| What needs to be done |
Where an entry contains a picture, omit the picture and repeat the rest exactly.

| Excerpted records |
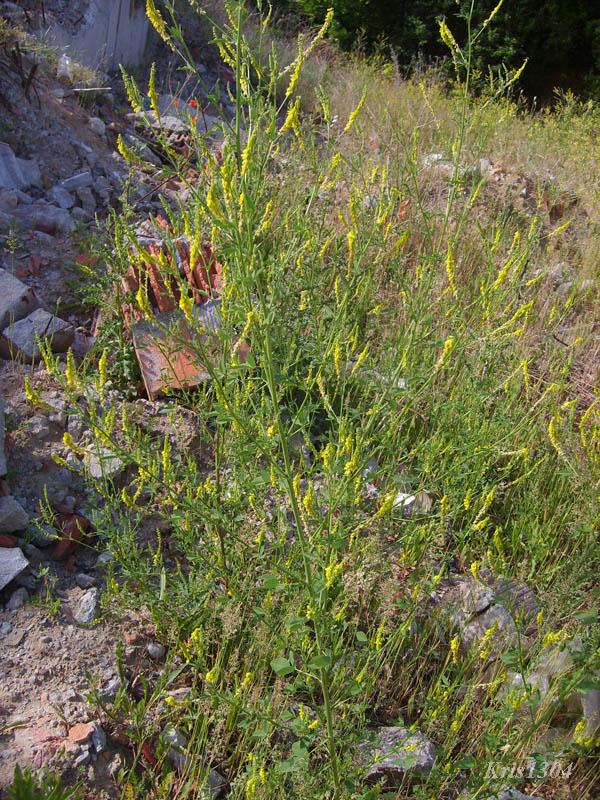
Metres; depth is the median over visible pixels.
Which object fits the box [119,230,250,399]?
brick pile
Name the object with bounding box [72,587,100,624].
rock
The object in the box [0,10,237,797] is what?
dirt ground
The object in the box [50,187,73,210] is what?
rock
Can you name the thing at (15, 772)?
green plant
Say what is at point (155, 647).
rock
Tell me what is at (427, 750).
rock
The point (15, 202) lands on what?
rock
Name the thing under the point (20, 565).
rock
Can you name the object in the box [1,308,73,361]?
rock
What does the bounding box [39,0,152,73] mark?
concrete wall
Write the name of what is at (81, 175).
rock
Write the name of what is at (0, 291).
concrete chunk
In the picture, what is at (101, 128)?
rock
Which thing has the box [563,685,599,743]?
rock
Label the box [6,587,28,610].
rock
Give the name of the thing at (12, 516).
rock
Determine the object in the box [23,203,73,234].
rock
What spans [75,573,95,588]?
rock
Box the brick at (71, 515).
[51,511,89,559]
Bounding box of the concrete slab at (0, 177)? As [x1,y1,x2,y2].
[0,143,40,189]
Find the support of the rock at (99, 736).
on the dirt ground
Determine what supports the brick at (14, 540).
on the dirt ground
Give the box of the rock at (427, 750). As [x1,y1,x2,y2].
[354,725,436,784]
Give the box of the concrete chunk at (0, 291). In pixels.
[0,268,35,330]
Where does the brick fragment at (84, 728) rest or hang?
on the dirt ground
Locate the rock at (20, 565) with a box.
[0,547,28,589]
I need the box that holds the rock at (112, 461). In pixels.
[84,450,122,478]
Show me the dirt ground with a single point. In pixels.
(68, 491)
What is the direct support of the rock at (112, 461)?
on the dirt ground
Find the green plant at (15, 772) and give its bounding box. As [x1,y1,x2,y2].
[7,763,81,799]
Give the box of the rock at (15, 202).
[0,187,19,210]
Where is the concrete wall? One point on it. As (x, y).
(132, 37)
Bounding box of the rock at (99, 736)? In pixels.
[89,720,106,753]
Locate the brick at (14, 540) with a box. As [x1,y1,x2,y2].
[0,533,18,548]
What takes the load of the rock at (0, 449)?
on the dirt ground
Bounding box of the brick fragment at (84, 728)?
[67,722,94,743]
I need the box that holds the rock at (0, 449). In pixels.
[0,392,6,475]
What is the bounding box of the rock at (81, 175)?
[58,172,92,191]
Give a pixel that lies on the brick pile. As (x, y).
(170, 306)
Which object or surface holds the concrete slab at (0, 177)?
on the dirt ground
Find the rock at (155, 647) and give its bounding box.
[146,642,165,658]
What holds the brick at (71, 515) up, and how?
on the dirt ground
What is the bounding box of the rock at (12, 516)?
[0,494,28,531]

| Answer section |
Metres; depth is the median over visible pixels.
Which object fits the box [119,230,250,399]?
brick pile
Name the object with bounding box [72,587,100,624].
rock
The object in the box [0,10,237,797] is what?
dirt ground
The object in the box [50,187,73,210] is what?
rock
Can you name the thing at (15, 772)?
green plant
Say what is at point (155, 647).
rock
Tell me what is at (427, 750).
rock
The point (15, 202) lands on what?
rock
Name the thing under the point (20, 565).
rock
Can you name the object in the box [1,308,73,361]?
rock
What does the bounding box [39,0,152,73] mark?
concrete wall
Write the name of what is at (81, 175).
rock
Write the name of what is at (0, 291).
concrete chunk
In the picture, what is at (101, 128)?
rock
Which thing has the box [563,685,599,743]?
rock
Label the box [6,587,28,610].
rock
Give the name of the thing at (12, 516).
rock
Determine the object in the box [23,203,73,234].
rock
What spans [75,573,95,588]?
rock
Box the brick at (71, 515).
[51,511,89,559]
Bounding box of the concrete slab at (0, 177)? As [x1,y1,x2,y2].
[0,143,40,189]
Find the support of the rock at (99, 736).
on the dirt ground
Determine what supports the brick at (14, 540).
on the dirt ground
Give the box of the rock at (427, 750). As [x1,y1,x2,y2].
[354,725,436,784]
Give the box of the concrete chunk at (0, 291). In pixels.
[0,268,35,330]
Where does the brick fragment at (84, 728) rest or hang?
on the dirt ground
Locate the rock at (20, 565) with a box.
[0,547,28,589]
I need the box that holds the rock at (112, 461). In pixels.
[84,450,122,478]
Show me the dirt ground with a single point. In pixels.
(68, 491)
What is the direct support of the rock at (112, 461)?
on the dirt ground
Find the green plant at (15, 772) and give its bounding box. As [x1,y1,x2,y2].
[7,763,81,799]
Give the box of the rock at (15, 202).
[0,187,19,210]
Where is the concrete wall? One point on it. As (x, y).
(132, 37)
Bounding box of the rock at (99, 736)? In pixels.
[89,720,106,753]
Locate the brick at (14, 540) with a box. As [x1,y1,x2,y2].
[0,533,18,548]
What takes the load of the rock at (0, 449)?
on the dirt ground
Bounding box of the brick fragment at (84, 728)?
[67,722,94,743]
I need the box that holds the rock at (0, 449). In pixels.
[0,392,6,475]
What is the bounding box of the rock at (81, 175)?
[58,172,92,191]
Give a pixel that lies on the brick pile. As (x, y).
(170, 306)
Which object or surface holds the concrete slab at (0, 177)?
on the dirt ground
Find the rock at (155, 647) and give its bounding box.
[146,642,165,658]
What holds the brick at (71, 515) up, and how?
on the dirt ground
What is the bounding box of the rock at (12, 516)?
[0,494,28,531]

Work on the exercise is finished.